----- Task data -----

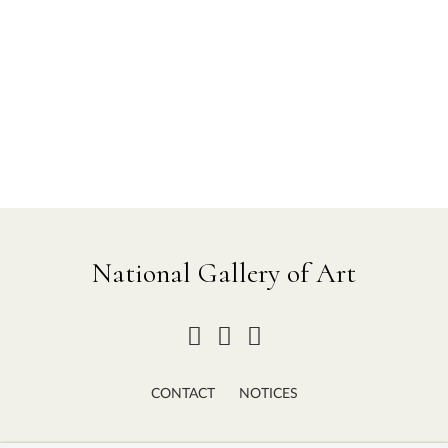
National Gallery of Art
CONTACT
NOTICES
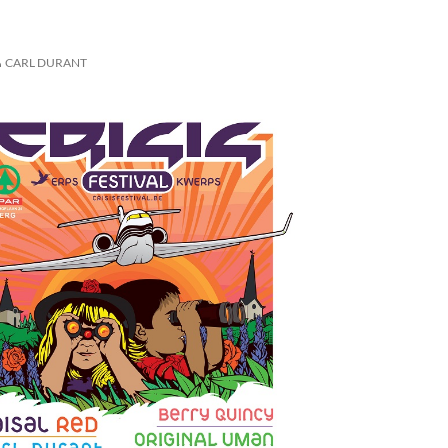
CARL DURANT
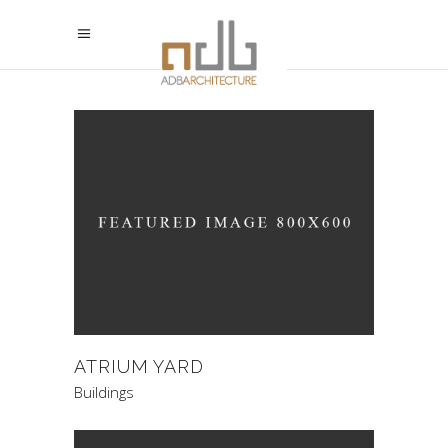
ATRIUM YARD
Buildings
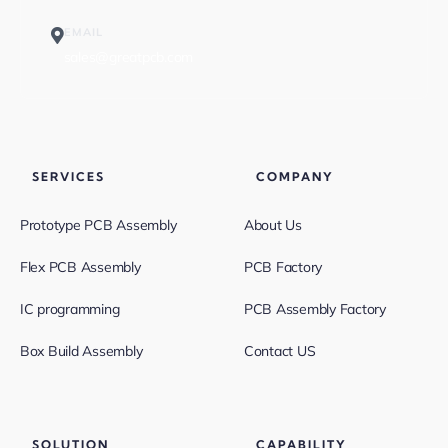
EMAIL
sales@greatpcb.com
SERVICES
COMPANY
Prototype PCB Assembly
About Us
Flex PCB Assembly
PCB Factory
IC programming
PCB Assembly Factory
Box Build Assembly
Contact US
SOLUTION
CAPABILITY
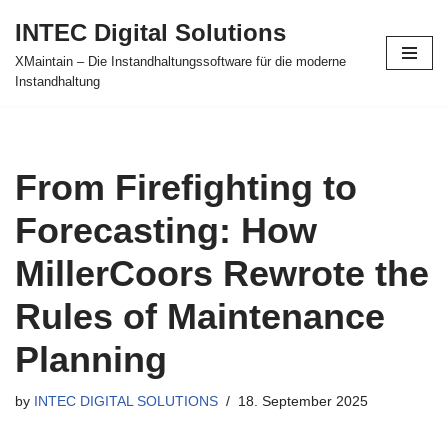
INTEC Digital Solutions
Skip
XMaintain – Die Instandhaltungssoftware für die moderne
to
Instandhaltung
content
From Firefighting to
Forecasting: How
MillerCoors Rewrote the
Rules of Maintenance
Planning
by
INTEC DIGITAL SOLUTIONS
18. September 2025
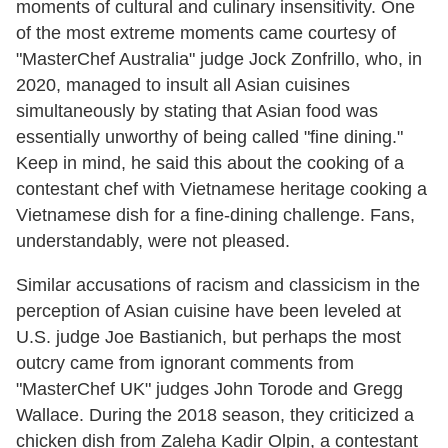
moments of cultural and culinary insensitivity. One
of the most extreme moments came courtesy of
"MasterChef Australia" judge Jock Zonfrillo, who, in
2020, managed to insult all Asian cuisines
simultaneously by stating that Asian food was
essentially unworthy of being called "fine dining."
Keep in mind, he said this about the cooking of a
contestant chef with Vietnamese heritage cooking a
Vietnamese dish for a fine-dining challenge. Fans,
understandably, were not pleased.
Similar accusations of racism and classicism in the
perception of Asian cuisine have been leveled at
U.S. judge Joe Bastianich, but perhaps the most
outcry came from ignorant comments from
"MasterChef UK" judges John Torode and Gregg
Wallace. During the 2018 season, they criticized a
chicken dish from Zaleha Kadir Olpin, a contestant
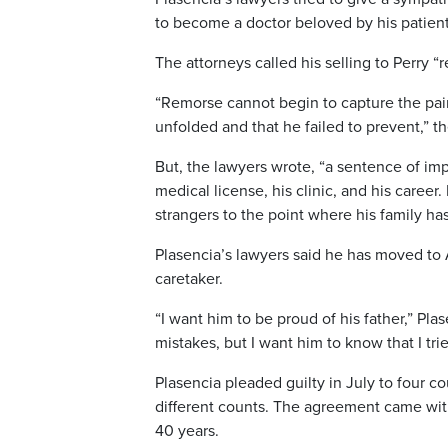
to become a doctor beloved by his patient
The attorneys called his selling to Perry “r
“Remorse cannot begin to capture the pain,
unfolded and that he failed to prevent,” 
But, the lawyers wrote, “a sentence of imp
medical license, his clinic, and his caree
strangers to the point where his family has
Plasencia’s lawyers said he has moved to 
caretaker.
“I want him to be proud of his father,” Pla
mistakes, but I want him to know that I tr
Plasencia pleaded guilty in July to four co
different counts. The agreement came wit
40 years.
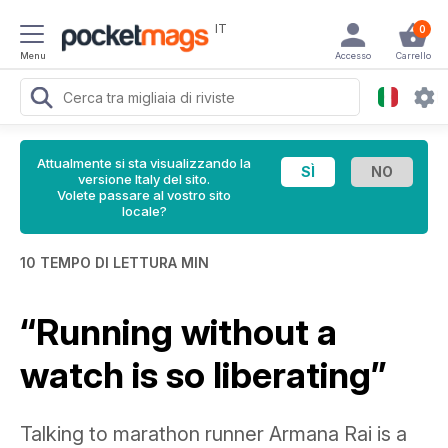
IT
0
Menu
Accesso
Carrello
Attualmente si sta visualizzando la
versione Italy del sito.
Volete passare al vostro sito
locale?
10 TEMPO DI LETTURA MIN
“Running without a
watch is so liberating”
Talking to marathon runner Armana Rai is a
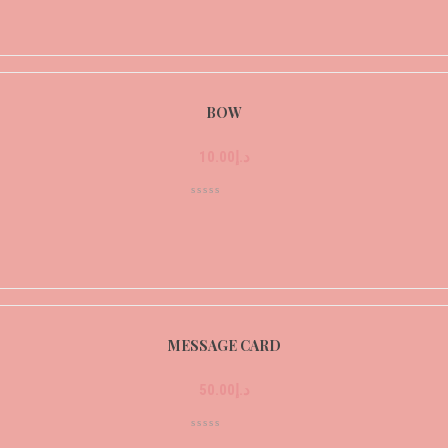
BOW
10.00
د.إ
MESSAGE CARD
50.00
د.إ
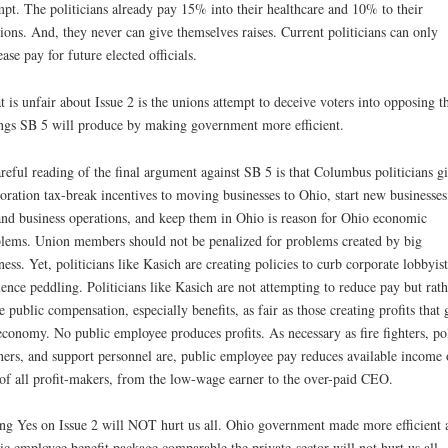
pt. The politicians already pay 15% into their healthcare and 10% to their
ions. And, they never can give themselves raises. Current politicians can only
ease pay for future elected officials.
 is unfair about Issue 2 is the unions attempt to deceive voters into opposing t
ngs SB 5 will produce by making government more efficient.
reful reading of the final argument against SB 5 is that Columbus politicians g
oration tax-break incentives to moving businesses to Ohio, start new businesses
nd business operations, and keep them in Ohio is reason for Ohio economic
lems. Union members should not be penalized for problems created by big
ness. Yet, politicians like Kasich are creating policies to curb corporate lobbyist
uence peddling. Politicians like Kasich are not attempting to reduce pay but rath
 public compensation, especially benefits, as fair as those creating profits that
economy. No public employee produces profits. As necessary as fire fighters, pol
hers, and support personnel are, public employee pay reduces available income 
of all profit-makers, from the low-wage earner to the over-paid CEO.
ng Yes on Issue 2 will NOT hurt us all. Ohio government made more efficient 
ic employee benefit package comparable the private-sector will not hurt us all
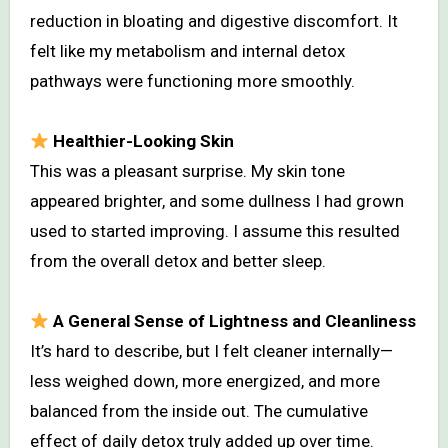
reduction in bloating and digestive discomfort. It
felt like my metabolism and internal detox
pathways were functioning more smoothly.
Healthier-Looking Skin
This was a pleasant surprise. My skin tone
appeared brighter, and some dullness I had grown
used to started improving. I assume this resulted
from the overall detox and better sleep.
A General Sense of Lightness and Cleanliness
It’s hard to describe, but I felt cleaner internally—
less weighed down, more energized, and more
balanced from the inside out. The cumulative
effect of daily detox truly added up over time.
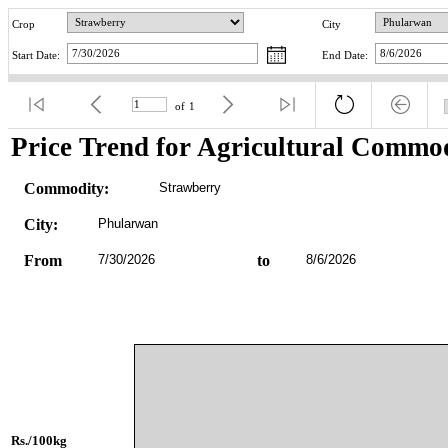
Crop
City
Start Date:
End Date:
of
1
Price Trend for Agricultural Commod
Commodity:
Strawberry
City:
Phularwan
From
7/30/2026
to
8/6/2026
Rs./100kg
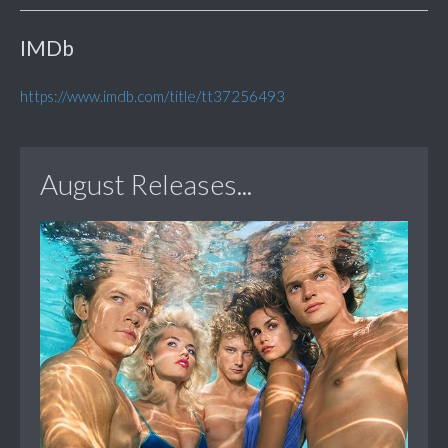
IMDb
https://www.imdb.com/title/tt37256493
August Releases...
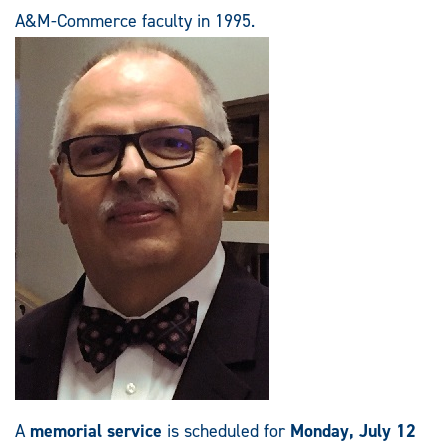
A&M-Commerce faculty in 1995.
A
memorial service
is scheduled for
Monday, July 12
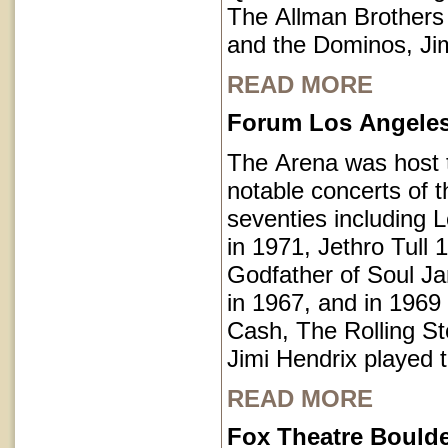
The Allman Brothers
and the Dominos, Jim
READ MORE
Forum Los Angeles 
The Arena was host
notable concerts of t
seventies including 
in 1971, Jethro Tull 
Godfather of Soul 
in 1967, and in 1969
Cash, The Rolling S
Jimi Hendrix played 
READ MORE
Fox Theatre Bould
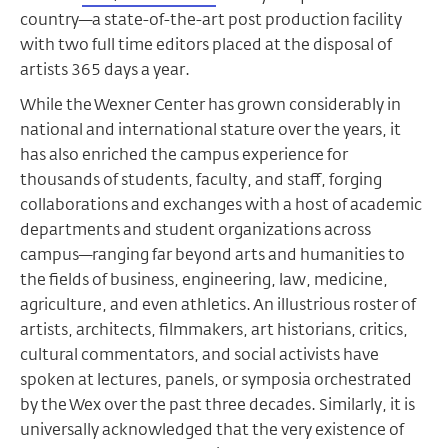
country—a state-of-the-art post production facility
with two full time editors placed at the disposal of
artists 365 days a year.
While the Wexner Center has grown considerably in
national and international stature over the years, it
has also enriched the campus experience for
thousands of students, faculty, and staff, forging
collaborations and exchanges with a host of academic
departments and student organizations across
campus—ranging far beyond arts and humanities to
the fields of business, engineering, law, medicine,
agriculture, and even athletics. An illustrious roster of
artists, architects, filmmakers, art historians, critics,
cultural commentators, and social activists have
spoken at lectures, panels, or symposia orchestrated
by the Wex over the past three decades. Similarly, it is
universally acknowledged that the very existence of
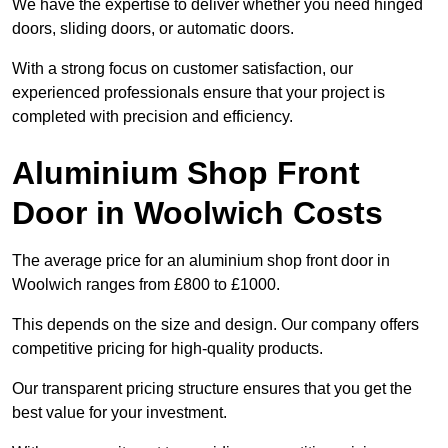
We have the expertise to deliver whether you need hinged
doors, sliding doors, or automatic doors.
With a strong focus on customer satisfaction, our
experienced professionals ensure that your project is
completed with precision and efficiency.
Aluminium Shop Front
Door in Woolwich Costs
The average price for an aluminium shop front door in
Woolwich ranges from £800 to £1000.
This depends on the size and design. Our company offers
competitive pricing for high-quality products.
Our transparent pricing structure ensures that you get the
best value for your investment.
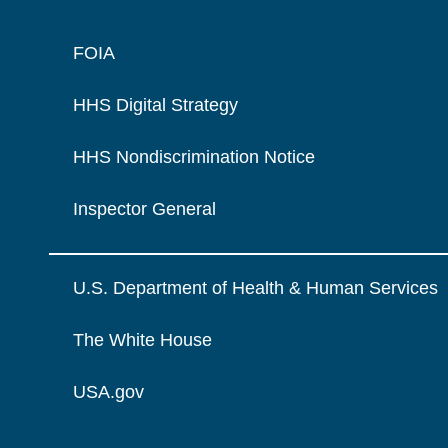
FOIA
HHS Digital Strategy
HHS Nondiscrimination Notice
Inspector General
U.S. Department of Health & Human Services
The White House
USA.gov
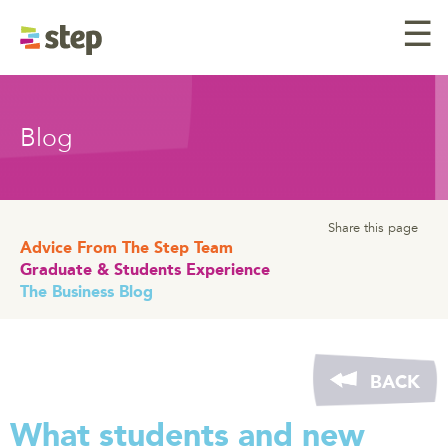
☰
Blog
Share this page
Advice From The Step Team
Graduate & Students Experience
The Business Blog
BACK
What students and new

-----

» Goal of the exercise: Give the lines as a JSON list of strings, one string per line, starting at the line that contains "We have the" and ending at the last line. Omit blank lines and leave the pictures out.

» Reply to the task:
[
  "We have the expertise to deliver whether you need hinged",
  "doors, sliding doors, or automatic doors.",
  "With a strong focus on customer satisfaction, our",
  "experienced professionals ensure that your project is",
  "completed with precision and efficiency.",
  "Aluminium Shop Front",
  "Door in Woolwich Costs",
  "The average price for an aluminium shop front door in",
  "Woolwich ranges from £800 to £1000.",
  "This depends on the size and design. Our company offers",
  "competitive pricing for high-quality products.",
  "Our transparent pricing structure ensures that you get the",
  "best value for your investment.",
  "FOIA",
  "HHS Digital Strategy",
  "HHS Nondiscrimination Notice",
  "Inspector General",
  "U.S. Department of Health & Human Services",
  "The White House",
  "USA.gov",
  "☰",
  "Blog",
  "Share this page",
  "Advice From The Step Team",
  "Graduate & Students Experience",
  "The Business Blog",
  "BACK",
  "What students and new"
]